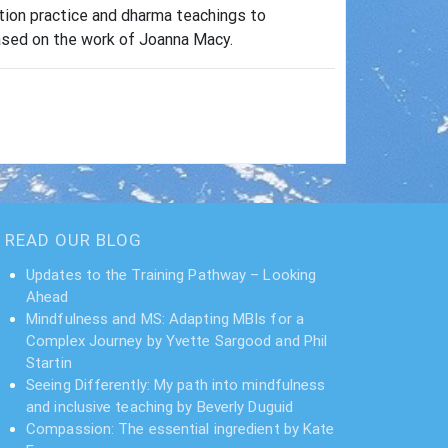
ation practice and dharma teachings to
based on the work of Joanna Macy.
READ OUR BLOG
Updates to the Training Pathway – Looking
Ahead
Mindfulness and MS: Adapting MBIs for a
Complex Journey by Yvette Sargood and Phil
Startin
Seeing Differently: My path into mindfulness
and inclusive teaching by Beverly Duguid
Compassion: The essential ingredient by Kate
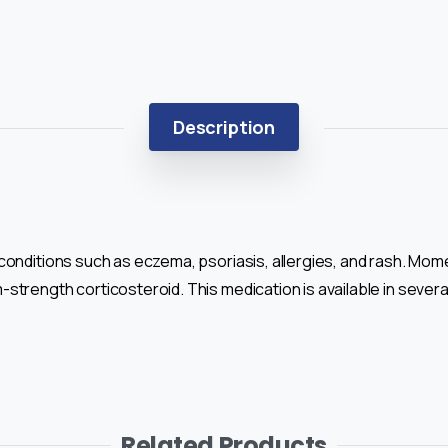
Description
conditions such as eczema, psoriasis, allergies, and rash. Mo
trength corticosteroid. This medication is available in several
Related Products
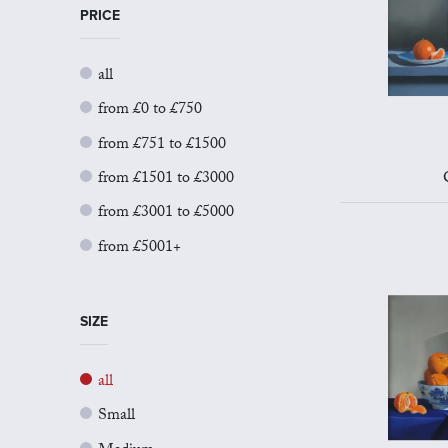
PRICE
all
from £0 to £750
from £751 to £1500
from £1501 to £3000
from £3001 to £5000
from £5001+
SIZE
all
Small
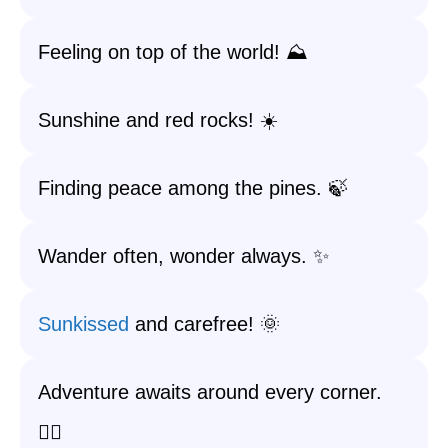
Feeling on top of the world! ⛰️
Sunshine and red rocks! ☀️
Finding peace among the pines. 🍃
Wander often, wonder always. ✨
Sunkissed
and carefree! 🌞
Adventure awaits around every corner.
🚶‍♀️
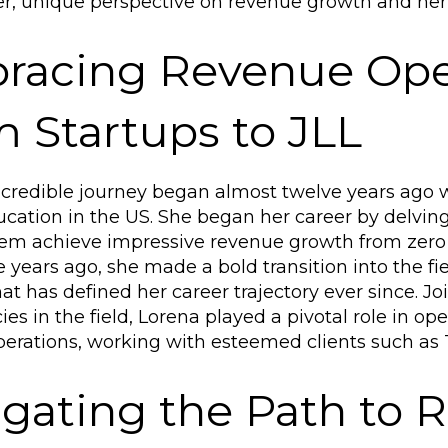
, unique perspective on revenue growth and her 
racing Revenue Oper
 Startups to JLL
ncredible journey began almost twelve years ago 
cation in the US. She began her career by delving 
em achieve impressive revenue growth from zero t
e years ago, she made a bold transition into the fi
at has defined her career trajectory ever since. Joi
ies in the field, Lorena played a pivotal role in o
erations, working with esteemed clients such as T
gating the Path to 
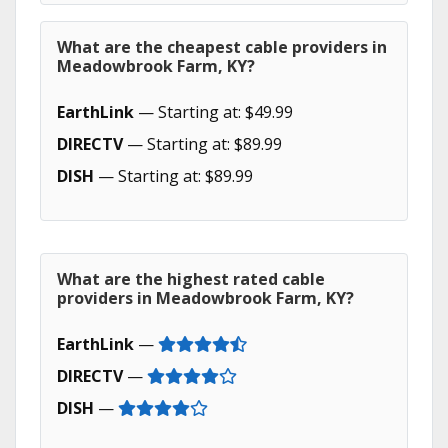
What are the cheapest cable providers in
Meadowbrook Farm, KY?
EarthLink
— Starting at: $49.99
DIRECTV
— Starting at: $89.99
DISH
— Starting at: $89.99
What are the highest rated cable
providers in Meadowbrook Farm, KY?
EarthLink
—
DIRECTV
—
DISH
—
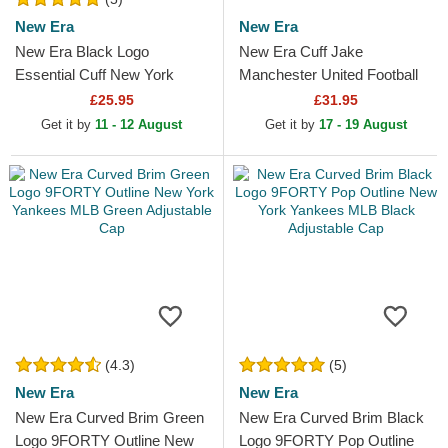
New Era
New Era
New Era Black Logo
New Era Cuff Jake
Essential Cuff New York
Manchester United Football
Yankees MLB Black Beanie
Club Premier League Red
£25.95
£31.95
and Black Beanie with
Get it by
11 - 12 August
Get it by
17 - 19 August
Pompom
(4.3)
(5)
New Era
New Era
New Era Curved Brim Green
New Era Curved Brim Black
Logo 9FORTY Outline New
Logo 9FORTY Pop Outline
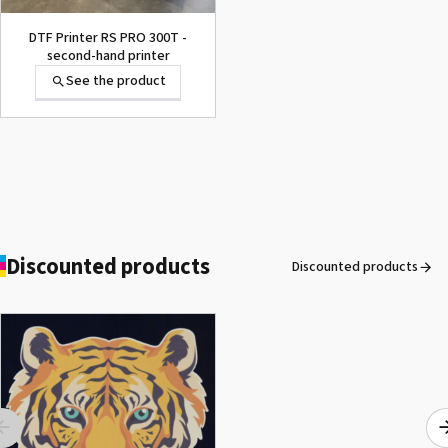
DTF Printer RS PRO 300T -
second-hand printer
See the product
OKI® Waste Toner Box
Pro9420WT
See the product
Discounted products
Discounted products
ROLAND DG VersaArt RE-640 /
SECOND-HAND
See the product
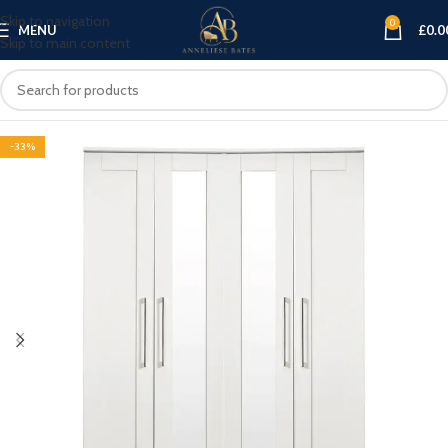
Skip to navigation
0
MENU
£
0.0
Skip to main content
-33%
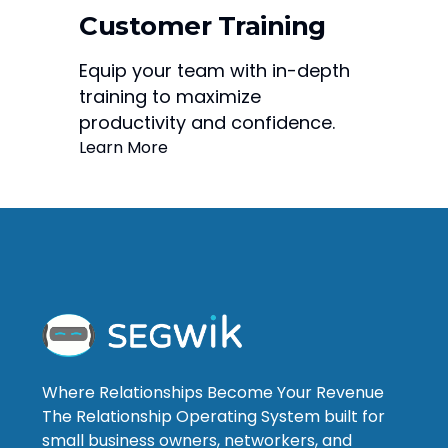
Customer Training
Equip your team with in-depth
training to maximize
productivity and confidence.
Learn More
Where Relationships Become Your Revenue
The Relationship Operating System built for
small business owners, networkers, and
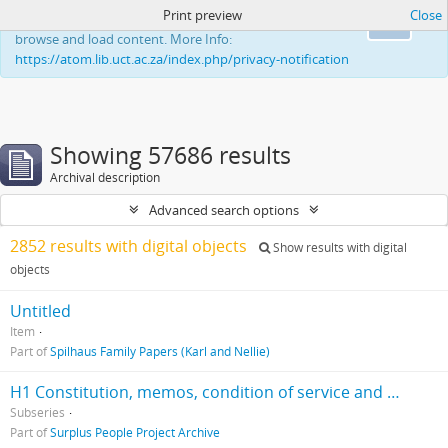
Print preview
Close
This website uses cookies to enhance your ability to
Ok
browse and load content. More Info:
https://atom.lib.uct.ac.za/index.php/privacy-notification
Showing 57686 results
Archival description
Advanced search options
2852 results with digital objects
Show results with digital
objects
Untitled
Item
Part of
Spilhaus Family Papers (Karl and Nellie)
H1 Constitution, memos, condition of service and minutes of meetings, 1988-1993
Subseries
Part of
Surplus People Project Archive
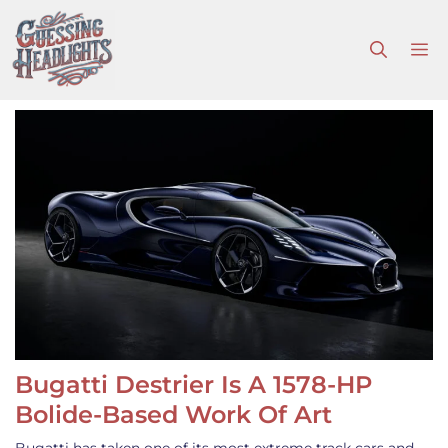
Skip
to
M
content
Bugatti Destrier Is A 1578-HP
Bolide-Based Work Of Art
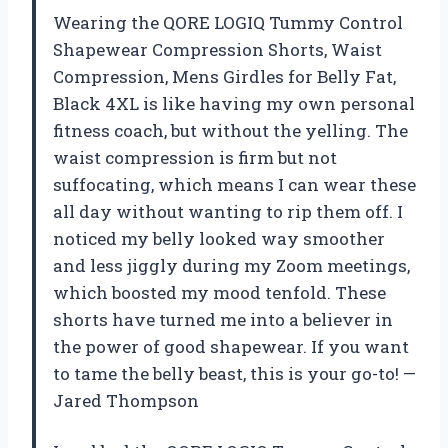
Wearing the QORE LOGIQ Tummy Control
Shapewear Compression Shorts, Waist
Compression, Mens Girdles for Belly Fat,
Black 4XL is like having my own personal
fitness coach, but without the yelling. The
waist compression is firm but not
suffocating, which means I can wear these
all day without wanting to rip them off. I
noticed my belly looked way smoother
and less jiggly during my Zoom meetings,
which boosted my mood tenfold. These
shorts have turned me into a believer in
the power of good shapewear. If you want
to tame the belly beast, this is your go-to! —
Jared Thompson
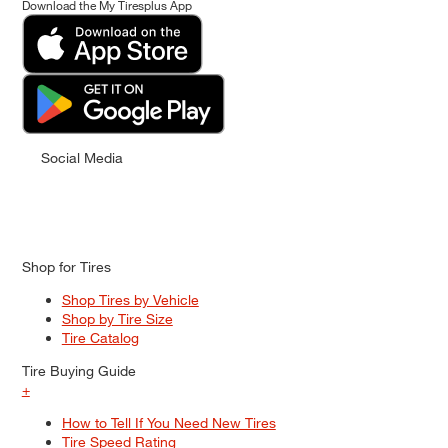
Download the My Tiresplus App
Social Media
Shop for Tires
Shop Tires by Vehicle
Shop by Tire Size
Tire Catalog
Tire Buying Guide
+
How to Tell If You Need New Tires
Tire Speed Rating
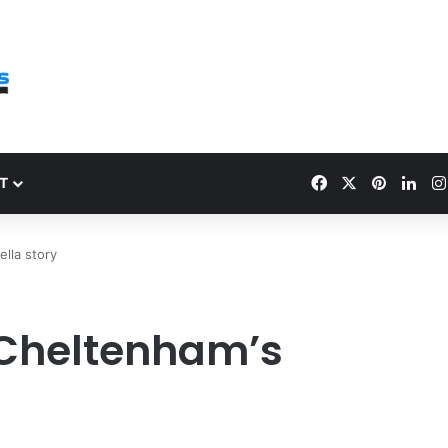
Facebook
X
Pinteres
Link
T
lla story
 Cheltenham’s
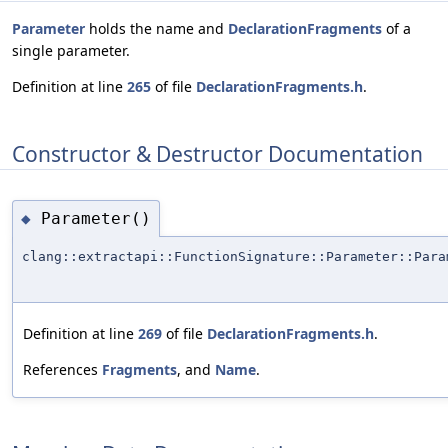
Parameter
holds the name and
DeclarationFragments
of a
single parameter.
Definition at line
265
of file
DeclarationFragments.h
.
Constructor & Destructor Documentation
Parameter()
◆
clang::extractapi::FunctionSignature::Parameter::Para
Definition at line
269
of file
DeclarationFragments.h
.
References
Fragments
, and
Name
.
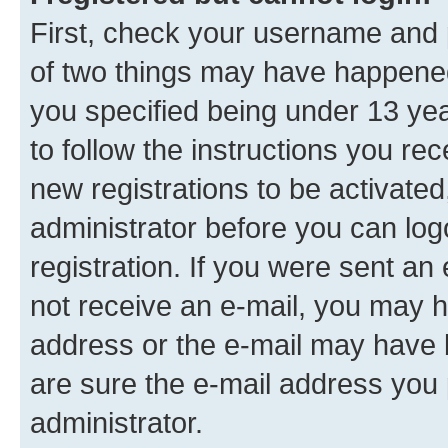
First, check your username and p
of two things may have happene
you specified being under 13 year
to follow the instructions you re
new registrations to be activated
administrator before you can log
registration. If you were sent an e
not receive an e-mail, you may h
address or the e-mail may have b
are sure the e-mail address you p
administrator.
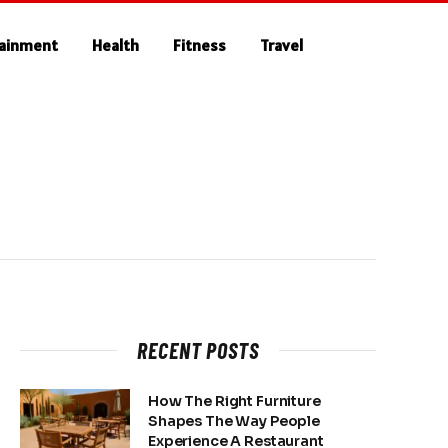
tainment
Health
Fitness
Travel
RECENT POSTS
How The Right Furniture
Shapes The Way People
Experience A Restaurant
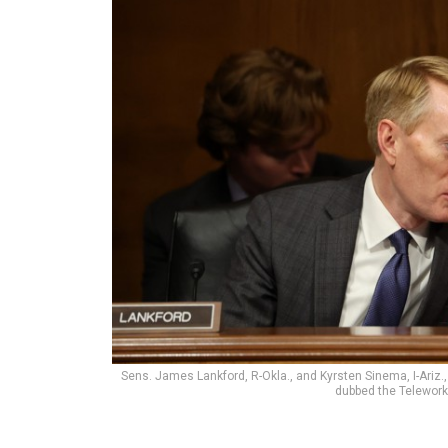
Sens. James Lankford, R-Okla., and Kyrsten Sinema, I-Ariz.
dubbed the Telework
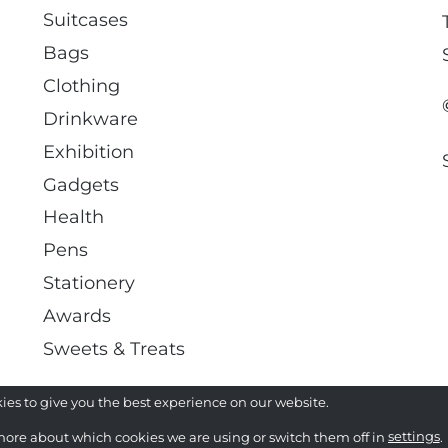
Suitcases
Bags
Clothing
Drinkware
Exhibition
Gadgets
Health
Pens
Stationery
Awards
Sweets & Treats
ies to give you the best experience on our website.
more about which cookies we are using or switch them off in
settings
.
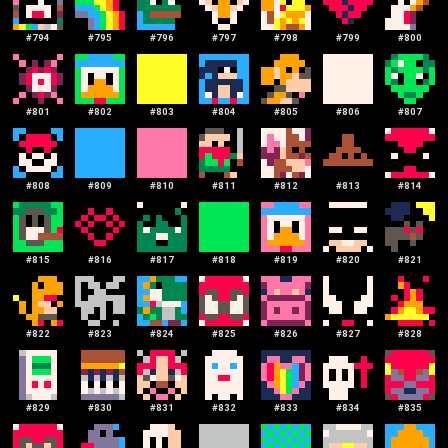
#
794
#
795
#
796
#
797
#
798
#
799
#
800
#
801
#
802
#
803
#
804
#
805
#
806
#
807
#
808
#
809
#
810
#
811
#
812
#
813
#
814
#
815
#
816
#
817
#
818
#
819
#
820
#
821
#
822
#
823
#
824
#
825
#
826
#
827
#
828
#
829
#
830
#
831
#
832
#
833
#
834
#
835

########################################

**The problem**
Output the full material above exactly, leaving every picture out.

**Result of the task**
ation practice and dharma teachings to
based on the work of Joanna Macy.
READ OUR BLOG
Updates to the Training Pathway – Looking
Ahead
Mindfulness and MS: Adapting MBIs for a
Complex Journey by Yvette Sargood and Phil
Startin
Seeing Differently: My path into mindfulness
and inclusive teaching by Beverly Duguid
Compassion: The essential ingredient by Kate
Description
conditions such as eczema, psoriasis, allergies, and rash. Mo
trength corticosteroid. This medication is available in several
Related Products
PRICE
all
from £0 to £750
from £751 to £1500
from £1501 to £3000
from £3001 to £5000
from £5001+
SIZE
all
Small
Feeling on top of the world! ⛰️
Sunshine and red rocks! ☀️
Finding peace among the pines. 🍃
Wander often, wonder always. ✨
Sunkissed
and carefree! 🌞
Adventure awaits around every corner.
🚶‍♀️
, unique perspective on revenue growth and her 
racing Revenue Oper
 Startups to JLL
ncredible journey began almost twelve years ago 
cation in the US. She began her career by delving 
em achieve impressive revenue growth from zero t
e years ago, she made a bold transition into the fi
at has defined her career trajectory ever since. Joi
ies in the field, Lorena played a pivotal role in o
erations, working with esteemed clients such as T
gating the Path to 
What are the cheapest cable providers in
Meadowbrook Farm, KY?
EarthLink
— Starting at: $49.99
DIRECTV
— Starting at: $89.99
DISH
— Starting at: $89.99
What are the highest rated cable
providers in Meadowbrook Farm, KY?
EarthLink
—
DIRECTV
—
DISH
—
New Era
New Era
New Era Black Logo
New Era Cuff Jake
Essential Cuff New York
Manchester United Football
Yankees MLB Black Beanie
Club Premier League Red
£25.95
£31.95
and Black Beanie with
Get it by
11 - 12 August
Get it by
17 - 19 August
Pompom
(4.3)
(5)
New Era
New Era
New Era Curved Brim Green
New Era Curved Brim Black
Logo 9FORTY Outline New
Logo 9FORTY Pop Outline
DTF Printer RS PRO 300T -
second-hand printer
See the product
OKI® Waste Toner Box
Pro9420WT
See the product
Discounted products
Discounted products
ROLAND DG VersaArt RE-640 /
SECOND-HAND
See the product
Skip to navigation
0
MENU
£
0.0
Skip to main content
-33%
Customer Training
Equip your team with in-depth
training to maximize
productivity and confidence.
Learn More
Where Relationships Become Your Revenue
The Relationship Operating System built for
small business owners, networkers, and
Print preview
Close
This website uses cookies to enhance your ability to
Ok
browse and load content. More Info:
https://atom.lib.uct.ac.za/index.php/privacy-notification
Showing 57686 results
Archival description
Advanced search options
2852 results with digital objects
Show results with digital
objects
Untitled
Item
Part of
Spilhaus Family Papers (Karl and Nellie)
H1 Constitution, memos, condition of service and minutes of meetings, 1988-1993
Subseries
Part of
Surplus People Project Archive
Skip
to
M
content
Bugatti Destrier Is A 1578-HP
Bolide-Based Work Of Art
Wearing the QORE LOGIQ Tummy Control
Shapewear Compression Shorts, Waist
Compression, Mens Girdles for Belly Fat,
Black 4XL is like having my own personal
fitness coach, but without the yelling. The
waist compression is firm but not
suffocating, which means I can wear these
all day without wanting to rip them off. I
noticed my belly looked way smoother
and less jiggly during my Zoom meetings,
which boosted my mood tenfold. These
shorts have turned me into a believer in
the power of good shapewear. If you want
to tame the belly beast, this is your go-to! —
Jared Thompson
Download the My Tiresplus App
Social Media
Shop for Tires
Shop Tires by Vehicle
Shop by Tire Size
Tire Catalog
Tire Buying Guide
+
How to Tell If You Need New Tires
Tire Speed Rating
Facebook
X
Pinteres
Link
T
lla story
 Cheltenham’s
Parameter
holds the name and
DeclarationFragments
of a
single parameter.
Definition at line
265
of file
DeclarationFragments.h
.
Constructor & Destructor Documentation
Parameter()
◆
clang::extractapi::FunctionSignature::Parameter::Para
Definition at line
269
of file
DeclarationFragments.h
.
References
Fragments
, and
Name
.
First, check your username and p
of two things may have happene
you specified being under 13 year
to follow the instructions you re
new registrations to be activated
administrator before you can log
registration. If you were sent an e
not receive an e-mail, you may h
address or the e-mail may have b
are sure the e-mail address you p
administrator.
tainment
Health
Fitness
Travel
RECENT POSTS
How The Right Furniture
Shapes The Way People
Experience A Restaurant
Sens. James Lankford, R-Okla., and Kyrsten Sinema, I-Ariz.
dubbed the Telework
Suitcases
Bags
Clothing
Drinkware
Exhibition
Gadgets
Health
Pens
Stationery
Awards
Sweets & Treats
ies to give you the best experience on our website.
more about which cookies we are using or switch them off in
settings
.
#
794
#
795
#
796
#
797
#
798
#
799
#
800
#
801
#
802
#
803
#
804
#
805
#
806
#
807
#
808
#
809
#
810
#
811
#
812
#
813
#
814
#
815
#
816
#
817
#
818
#
819
#
820
#
821
#
822
#
823
#
824
#
825
#
826
#
827
#
828
#
829
#
830
#
831
#
832
#
833
#
834
#
835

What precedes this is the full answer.